- **What you are asked to do**: Render the rows from the first one through the line containing "The value of best", inclusive, as a numbered list with blank lines omitted.

- **Material for this exercise**:

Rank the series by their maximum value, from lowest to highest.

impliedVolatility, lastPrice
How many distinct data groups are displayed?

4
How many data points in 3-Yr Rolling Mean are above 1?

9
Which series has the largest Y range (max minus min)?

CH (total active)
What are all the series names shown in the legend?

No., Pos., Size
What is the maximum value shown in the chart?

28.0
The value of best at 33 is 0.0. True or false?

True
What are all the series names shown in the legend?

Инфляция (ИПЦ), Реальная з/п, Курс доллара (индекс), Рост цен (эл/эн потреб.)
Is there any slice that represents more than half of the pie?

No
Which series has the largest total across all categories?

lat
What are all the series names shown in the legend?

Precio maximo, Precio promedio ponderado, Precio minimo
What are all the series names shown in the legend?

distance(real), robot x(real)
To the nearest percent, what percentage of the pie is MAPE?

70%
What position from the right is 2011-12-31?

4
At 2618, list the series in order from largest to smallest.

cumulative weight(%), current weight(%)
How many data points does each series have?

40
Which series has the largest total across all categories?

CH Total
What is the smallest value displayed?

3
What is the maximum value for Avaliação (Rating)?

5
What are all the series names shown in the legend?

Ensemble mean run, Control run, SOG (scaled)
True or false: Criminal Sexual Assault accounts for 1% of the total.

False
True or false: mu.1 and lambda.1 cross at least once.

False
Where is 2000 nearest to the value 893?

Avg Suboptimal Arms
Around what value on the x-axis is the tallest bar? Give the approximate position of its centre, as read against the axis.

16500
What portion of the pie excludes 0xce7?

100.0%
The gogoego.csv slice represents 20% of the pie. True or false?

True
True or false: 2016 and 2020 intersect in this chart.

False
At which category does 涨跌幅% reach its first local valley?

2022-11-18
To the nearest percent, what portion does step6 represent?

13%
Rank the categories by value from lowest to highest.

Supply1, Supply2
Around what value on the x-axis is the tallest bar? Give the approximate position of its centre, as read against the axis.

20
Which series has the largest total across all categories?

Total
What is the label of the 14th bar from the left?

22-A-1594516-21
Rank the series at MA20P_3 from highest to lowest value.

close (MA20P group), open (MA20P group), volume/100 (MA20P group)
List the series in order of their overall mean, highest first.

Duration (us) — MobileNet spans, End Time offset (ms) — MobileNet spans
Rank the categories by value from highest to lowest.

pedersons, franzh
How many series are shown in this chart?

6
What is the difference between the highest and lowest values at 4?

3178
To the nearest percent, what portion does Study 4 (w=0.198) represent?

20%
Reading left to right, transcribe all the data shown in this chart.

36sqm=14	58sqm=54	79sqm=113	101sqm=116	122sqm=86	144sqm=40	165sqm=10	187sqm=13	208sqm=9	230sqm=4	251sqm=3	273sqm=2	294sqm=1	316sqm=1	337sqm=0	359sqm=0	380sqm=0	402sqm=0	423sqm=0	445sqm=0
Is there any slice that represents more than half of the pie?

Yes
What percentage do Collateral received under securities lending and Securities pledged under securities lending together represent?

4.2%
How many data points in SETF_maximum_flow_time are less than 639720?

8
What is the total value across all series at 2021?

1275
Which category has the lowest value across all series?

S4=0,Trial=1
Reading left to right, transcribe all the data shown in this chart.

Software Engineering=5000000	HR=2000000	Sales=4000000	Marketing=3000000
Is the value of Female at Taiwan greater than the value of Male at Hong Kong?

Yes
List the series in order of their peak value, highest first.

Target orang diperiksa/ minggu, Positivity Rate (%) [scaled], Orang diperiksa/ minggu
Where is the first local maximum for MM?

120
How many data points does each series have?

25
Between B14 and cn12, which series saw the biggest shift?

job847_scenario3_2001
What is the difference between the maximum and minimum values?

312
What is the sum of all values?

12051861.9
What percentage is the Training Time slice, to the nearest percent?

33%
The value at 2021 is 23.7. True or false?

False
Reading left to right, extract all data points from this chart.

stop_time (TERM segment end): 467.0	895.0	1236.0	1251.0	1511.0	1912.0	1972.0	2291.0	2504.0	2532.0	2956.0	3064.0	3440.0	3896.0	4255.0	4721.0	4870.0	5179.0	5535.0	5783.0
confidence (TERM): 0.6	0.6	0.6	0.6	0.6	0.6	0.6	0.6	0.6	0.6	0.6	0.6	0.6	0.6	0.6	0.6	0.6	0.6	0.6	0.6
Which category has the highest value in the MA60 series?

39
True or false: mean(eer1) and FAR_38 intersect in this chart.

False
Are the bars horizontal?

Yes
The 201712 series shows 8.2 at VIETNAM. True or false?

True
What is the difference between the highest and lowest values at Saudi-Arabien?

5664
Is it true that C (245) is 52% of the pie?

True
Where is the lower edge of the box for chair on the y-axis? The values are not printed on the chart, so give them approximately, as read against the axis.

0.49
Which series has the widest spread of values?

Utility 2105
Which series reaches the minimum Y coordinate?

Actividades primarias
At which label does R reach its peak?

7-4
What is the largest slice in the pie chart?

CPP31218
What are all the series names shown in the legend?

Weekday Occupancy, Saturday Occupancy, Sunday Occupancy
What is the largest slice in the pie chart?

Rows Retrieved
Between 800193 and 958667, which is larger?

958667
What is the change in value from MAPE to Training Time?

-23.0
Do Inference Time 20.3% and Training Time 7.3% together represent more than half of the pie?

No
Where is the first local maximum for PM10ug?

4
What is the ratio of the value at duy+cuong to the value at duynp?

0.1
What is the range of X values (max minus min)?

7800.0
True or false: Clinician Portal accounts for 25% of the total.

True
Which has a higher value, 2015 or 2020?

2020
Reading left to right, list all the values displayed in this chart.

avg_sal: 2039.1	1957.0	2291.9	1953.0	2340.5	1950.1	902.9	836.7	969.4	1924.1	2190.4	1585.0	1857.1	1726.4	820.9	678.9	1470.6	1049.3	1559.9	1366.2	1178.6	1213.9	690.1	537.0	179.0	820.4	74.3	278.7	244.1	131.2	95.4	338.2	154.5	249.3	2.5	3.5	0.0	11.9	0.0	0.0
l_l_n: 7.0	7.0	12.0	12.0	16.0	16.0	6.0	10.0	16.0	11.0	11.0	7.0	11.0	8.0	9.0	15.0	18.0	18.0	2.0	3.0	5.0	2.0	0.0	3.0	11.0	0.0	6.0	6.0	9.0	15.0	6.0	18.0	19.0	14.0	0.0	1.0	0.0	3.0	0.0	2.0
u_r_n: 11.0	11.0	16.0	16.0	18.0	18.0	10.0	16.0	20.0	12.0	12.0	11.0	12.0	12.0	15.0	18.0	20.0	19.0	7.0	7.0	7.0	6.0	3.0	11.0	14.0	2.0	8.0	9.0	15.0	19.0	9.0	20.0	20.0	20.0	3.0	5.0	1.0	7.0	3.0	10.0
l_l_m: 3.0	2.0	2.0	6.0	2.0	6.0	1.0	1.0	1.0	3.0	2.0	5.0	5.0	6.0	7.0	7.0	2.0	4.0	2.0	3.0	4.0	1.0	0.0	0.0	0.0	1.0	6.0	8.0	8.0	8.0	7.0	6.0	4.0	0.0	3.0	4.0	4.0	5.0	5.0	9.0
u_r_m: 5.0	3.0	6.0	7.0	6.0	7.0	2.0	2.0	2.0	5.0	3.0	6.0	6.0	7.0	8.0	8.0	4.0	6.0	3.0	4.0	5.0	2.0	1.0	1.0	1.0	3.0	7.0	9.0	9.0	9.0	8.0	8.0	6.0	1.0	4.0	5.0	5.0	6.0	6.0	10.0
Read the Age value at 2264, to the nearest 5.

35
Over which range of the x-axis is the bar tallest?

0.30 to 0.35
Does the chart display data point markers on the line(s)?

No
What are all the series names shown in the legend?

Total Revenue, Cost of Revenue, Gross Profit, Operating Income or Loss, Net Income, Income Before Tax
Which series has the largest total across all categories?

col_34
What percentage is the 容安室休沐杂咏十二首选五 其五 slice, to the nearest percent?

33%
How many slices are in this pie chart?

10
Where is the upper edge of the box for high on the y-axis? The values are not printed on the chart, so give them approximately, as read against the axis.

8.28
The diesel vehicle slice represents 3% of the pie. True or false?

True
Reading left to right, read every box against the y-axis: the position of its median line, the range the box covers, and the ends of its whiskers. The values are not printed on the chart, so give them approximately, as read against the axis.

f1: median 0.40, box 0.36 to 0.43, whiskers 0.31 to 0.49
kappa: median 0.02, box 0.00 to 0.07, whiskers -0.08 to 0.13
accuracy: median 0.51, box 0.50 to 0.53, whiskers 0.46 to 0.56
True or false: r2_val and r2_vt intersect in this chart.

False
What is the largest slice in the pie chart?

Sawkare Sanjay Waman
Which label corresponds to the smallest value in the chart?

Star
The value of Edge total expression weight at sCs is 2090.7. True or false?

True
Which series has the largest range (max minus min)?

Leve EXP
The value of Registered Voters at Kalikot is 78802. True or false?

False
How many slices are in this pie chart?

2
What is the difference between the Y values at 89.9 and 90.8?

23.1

- **Task output**:
1. Rank the series by their maximum value, from lowest to highest.
2. impliedVolatility, lastPrice
3. How many distinct data groups are displayed?
4. 4
5. How many data points in 3-Yr Rolling Mean are above 1?
6. 9
7. Which series has the largest Y range (max minus min)?
8. CH (total active)
9. What are all the series names shown in the legend?
10. No., Pos., Size
11. What is the maximum value shown in the chart?
12. 28.0
13. The value of best at 33 is 0.0. True or false?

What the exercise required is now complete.